====== Data supplied ======

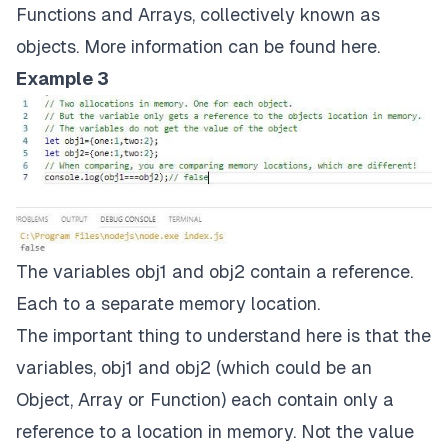
Functions and Arrays, collectively known as
objects. More information can be found
here
.
Example 3
The variables obj1 and obj2 contain a reference.
Each to a separate memory location.
The important thing to understand here is that the
variables, obj1 and obj2 (which could be an
Object, Array or Function) each contain only a
reference to a location in memory. Not the value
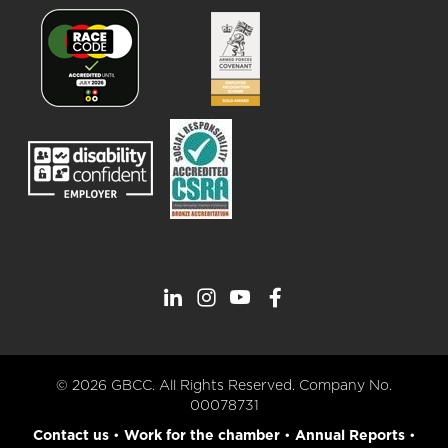
© 2026 GBCC. All Rights Reserved. Company No.
00078731
Contact us
•
Work for the chamber
•
Annual Reports
•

======

■ Work to complete ■
Copy out every line of text in the records above, word for word, and leave out the pictures.

■ Result of the exercise ■
Functions and Arrays, collectively known as
objects. More information can be found
here
.
Example 3
The variables obj1 and obj2 contain a reference.
Each to a separate memory location.
The important thing to understand here is that the
variables, obj1 and obj2 (which could be an
Object, Array or Function) each contain only a
reference to a location in memory. Not the value
© 2026 GBCC. All Rights Reserved. Company No.
00078731
Contact us
•
Work for the chamber
•
Annual Reports
•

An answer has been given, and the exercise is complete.